[RECORDS SHOWN]
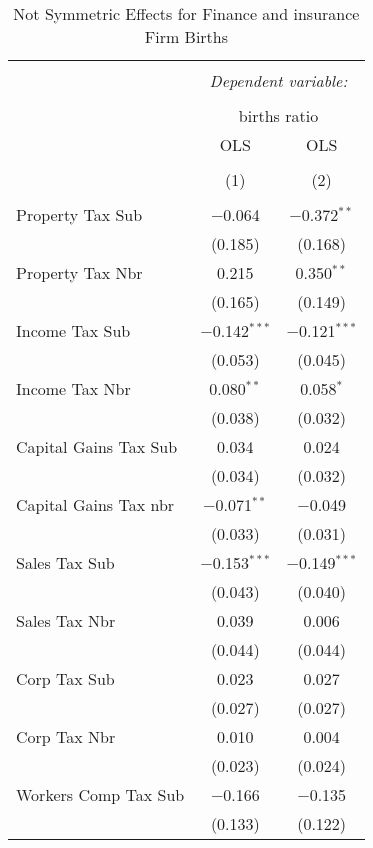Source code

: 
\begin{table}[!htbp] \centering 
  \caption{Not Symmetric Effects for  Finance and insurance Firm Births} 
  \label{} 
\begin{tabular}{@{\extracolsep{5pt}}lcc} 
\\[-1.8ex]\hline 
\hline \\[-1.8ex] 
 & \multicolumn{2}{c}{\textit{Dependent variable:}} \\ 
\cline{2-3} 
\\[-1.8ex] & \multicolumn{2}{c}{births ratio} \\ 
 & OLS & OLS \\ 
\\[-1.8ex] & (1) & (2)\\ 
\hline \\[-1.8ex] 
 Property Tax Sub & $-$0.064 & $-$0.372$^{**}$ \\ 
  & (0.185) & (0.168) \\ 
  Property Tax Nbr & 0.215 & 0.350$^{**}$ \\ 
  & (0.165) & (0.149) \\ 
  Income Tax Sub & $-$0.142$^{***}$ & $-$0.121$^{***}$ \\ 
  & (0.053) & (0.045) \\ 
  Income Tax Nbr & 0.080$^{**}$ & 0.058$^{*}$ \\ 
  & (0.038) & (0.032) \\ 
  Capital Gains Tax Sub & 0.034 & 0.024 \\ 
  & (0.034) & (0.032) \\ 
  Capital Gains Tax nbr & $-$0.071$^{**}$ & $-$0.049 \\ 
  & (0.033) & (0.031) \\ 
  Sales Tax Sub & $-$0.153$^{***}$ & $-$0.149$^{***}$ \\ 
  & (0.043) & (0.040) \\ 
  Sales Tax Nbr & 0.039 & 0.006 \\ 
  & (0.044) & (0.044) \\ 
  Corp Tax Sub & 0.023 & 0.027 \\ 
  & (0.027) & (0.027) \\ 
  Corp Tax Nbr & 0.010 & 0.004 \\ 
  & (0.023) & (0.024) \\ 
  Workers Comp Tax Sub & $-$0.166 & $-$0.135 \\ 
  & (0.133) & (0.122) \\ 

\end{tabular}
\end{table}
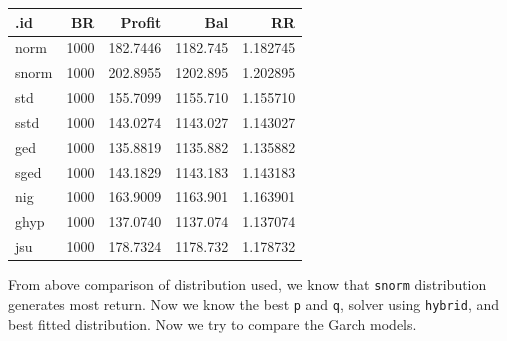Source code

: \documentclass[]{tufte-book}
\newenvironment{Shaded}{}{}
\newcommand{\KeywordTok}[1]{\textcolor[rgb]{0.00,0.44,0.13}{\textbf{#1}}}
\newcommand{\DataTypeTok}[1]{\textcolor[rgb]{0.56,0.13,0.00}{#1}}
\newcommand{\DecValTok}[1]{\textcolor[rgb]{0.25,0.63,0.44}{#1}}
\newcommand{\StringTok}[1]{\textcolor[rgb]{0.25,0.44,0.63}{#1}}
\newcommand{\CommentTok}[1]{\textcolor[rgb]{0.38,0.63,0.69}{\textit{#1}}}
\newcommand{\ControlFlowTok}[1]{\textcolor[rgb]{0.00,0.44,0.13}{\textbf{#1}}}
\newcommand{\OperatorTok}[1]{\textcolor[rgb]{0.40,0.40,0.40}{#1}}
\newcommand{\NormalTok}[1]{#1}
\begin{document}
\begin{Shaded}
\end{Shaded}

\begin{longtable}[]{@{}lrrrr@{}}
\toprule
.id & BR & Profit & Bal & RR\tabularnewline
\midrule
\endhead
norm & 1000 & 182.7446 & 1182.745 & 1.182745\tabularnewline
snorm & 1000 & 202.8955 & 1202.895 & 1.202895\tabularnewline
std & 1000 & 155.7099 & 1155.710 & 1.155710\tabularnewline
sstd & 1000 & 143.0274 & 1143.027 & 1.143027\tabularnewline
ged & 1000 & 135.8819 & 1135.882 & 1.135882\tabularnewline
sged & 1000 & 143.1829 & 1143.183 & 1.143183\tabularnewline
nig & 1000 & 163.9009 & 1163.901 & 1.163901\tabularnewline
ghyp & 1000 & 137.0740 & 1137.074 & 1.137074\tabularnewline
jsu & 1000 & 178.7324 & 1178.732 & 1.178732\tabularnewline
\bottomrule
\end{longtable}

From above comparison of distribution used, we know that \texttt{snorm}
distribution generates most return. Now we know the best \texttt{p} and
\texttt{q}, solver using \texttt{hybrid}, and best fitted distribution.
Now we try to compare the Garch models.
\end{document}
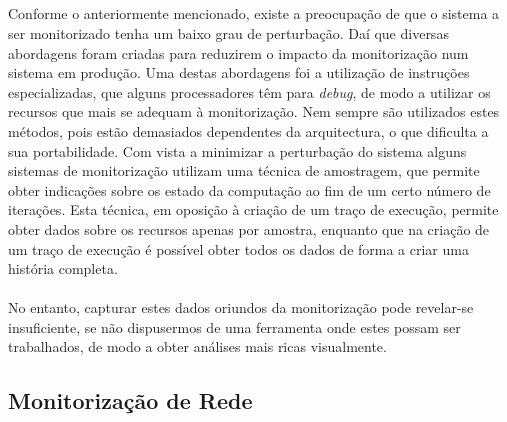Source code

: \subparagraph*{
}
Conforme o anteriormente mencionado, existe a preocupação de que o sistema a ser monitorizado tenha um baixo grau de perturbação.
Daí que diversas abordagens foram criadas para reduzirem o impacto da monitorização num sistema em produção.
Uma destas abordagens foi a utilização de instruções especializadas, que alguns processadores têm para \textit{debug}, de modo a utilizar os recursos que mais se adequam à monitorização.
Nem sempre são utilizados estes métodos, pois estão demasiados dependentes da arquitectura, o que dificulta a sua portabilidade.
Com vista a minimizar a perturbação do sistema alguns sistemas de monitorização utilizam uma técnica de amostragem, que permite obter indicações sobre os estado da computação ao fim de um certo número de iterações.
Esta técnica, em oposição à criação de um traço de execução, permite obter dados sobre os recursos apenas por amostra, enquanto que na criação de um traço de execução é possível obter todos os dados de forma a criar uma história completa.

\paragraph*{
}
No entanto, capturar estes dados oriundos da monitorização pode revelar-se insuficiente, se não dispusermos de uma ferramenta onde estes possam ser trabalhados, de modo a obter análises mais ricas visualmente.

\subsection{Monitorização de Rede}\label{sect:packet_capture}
[/RECORDS SHOWN]
[RECORDS SHOWN]
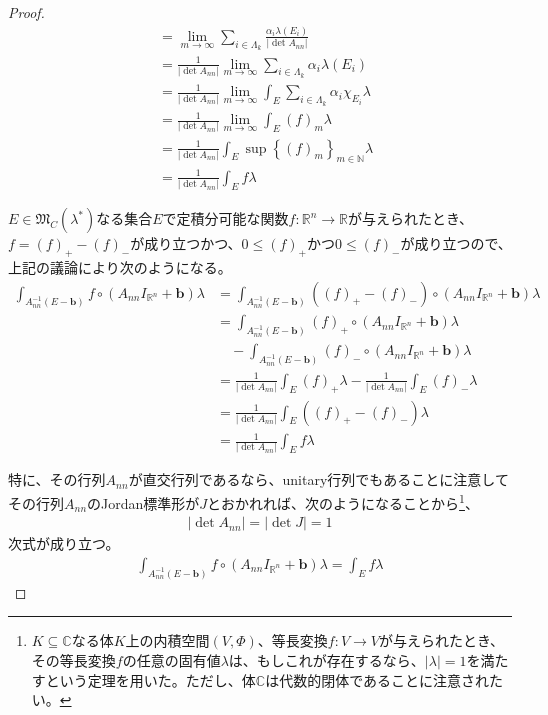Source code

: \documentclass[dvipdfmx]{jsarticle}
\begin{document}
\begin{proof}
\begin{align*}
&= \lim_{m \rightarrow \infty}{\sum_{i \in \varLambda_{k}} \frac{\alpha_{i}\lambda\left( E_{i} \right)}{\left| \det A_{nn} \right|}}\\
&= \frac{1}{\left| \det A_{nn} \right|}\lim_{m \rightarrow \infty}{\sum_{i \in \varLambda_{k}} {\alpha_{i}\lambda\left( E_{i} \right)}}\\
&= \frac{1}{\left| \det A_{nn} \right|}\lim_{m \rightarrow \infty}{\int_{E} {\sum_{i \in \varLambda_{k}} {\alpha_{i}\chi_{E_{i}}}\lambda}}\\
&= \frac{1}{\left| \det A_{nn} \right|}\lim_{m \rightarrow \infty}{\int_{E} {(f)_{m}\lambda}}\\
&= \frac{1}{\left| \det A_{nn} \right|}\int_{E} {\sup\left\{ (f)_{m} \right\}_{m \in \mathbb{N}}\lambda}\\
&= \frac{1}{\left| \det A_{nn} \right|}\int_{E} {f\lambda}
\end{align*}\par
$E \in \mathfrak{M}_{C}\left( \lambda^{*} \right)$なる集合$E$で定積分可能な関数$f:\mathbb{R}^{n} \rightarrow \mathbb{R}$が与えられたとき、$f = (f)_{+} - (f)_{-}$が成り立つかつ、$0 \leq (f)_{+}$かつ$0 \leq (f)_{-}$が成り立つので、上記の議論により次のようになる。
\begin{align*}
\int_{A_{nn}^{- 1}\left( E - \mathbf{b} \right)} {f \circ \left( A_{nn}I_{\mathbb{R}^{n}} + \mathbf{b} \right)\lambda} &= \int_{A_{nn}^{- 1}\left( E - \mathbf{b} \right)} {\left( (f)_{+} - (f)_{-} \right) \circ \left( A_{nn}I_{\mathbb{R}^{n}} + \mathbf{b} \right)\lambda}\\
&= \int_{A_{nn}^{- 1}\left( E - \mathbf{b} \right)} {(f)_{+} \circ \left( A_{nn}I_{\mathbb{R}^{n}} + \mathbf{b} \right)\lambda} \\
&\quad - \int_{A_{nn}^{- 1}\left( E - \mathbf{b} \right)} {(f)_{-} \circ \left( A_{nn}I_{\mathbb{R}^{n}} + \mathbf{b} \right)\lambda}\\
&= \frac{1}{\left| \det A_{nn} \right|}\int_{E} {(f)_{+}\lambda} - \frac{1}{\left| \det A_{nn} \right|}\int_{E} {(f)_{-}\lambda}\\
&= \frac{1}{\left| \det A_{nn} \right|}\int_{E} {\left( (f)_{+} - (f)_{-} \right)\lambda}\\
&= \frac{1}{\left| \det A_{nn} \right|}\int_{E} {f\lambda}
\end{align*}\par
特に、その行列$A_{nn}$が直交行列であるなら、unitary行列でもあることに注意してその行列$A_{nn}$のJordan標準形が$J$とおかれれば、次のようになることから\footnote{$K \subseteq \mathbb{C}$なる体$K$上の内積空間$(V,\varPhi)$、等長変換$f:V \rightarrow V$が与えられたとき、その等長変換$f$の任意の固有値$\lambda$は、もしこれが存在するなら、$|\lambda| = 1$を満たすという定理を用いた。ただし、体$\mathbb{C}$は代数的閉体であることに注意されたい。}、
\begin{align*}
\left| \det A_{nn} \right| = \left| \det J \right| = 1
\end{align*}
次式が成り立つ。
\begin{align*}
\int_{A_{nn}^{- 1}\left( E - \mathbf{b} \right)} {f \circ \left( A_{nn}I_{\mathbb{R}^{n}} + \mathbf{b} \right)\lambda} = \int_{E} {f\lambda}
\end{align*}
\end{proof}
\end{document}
[/RECORDS SHOWN]
§ **WRITTEN TASK**: Once each line with "label" in the entries is counted, state the total and nothing else.

§ **ANSWER TO THE PROBLEM**: 2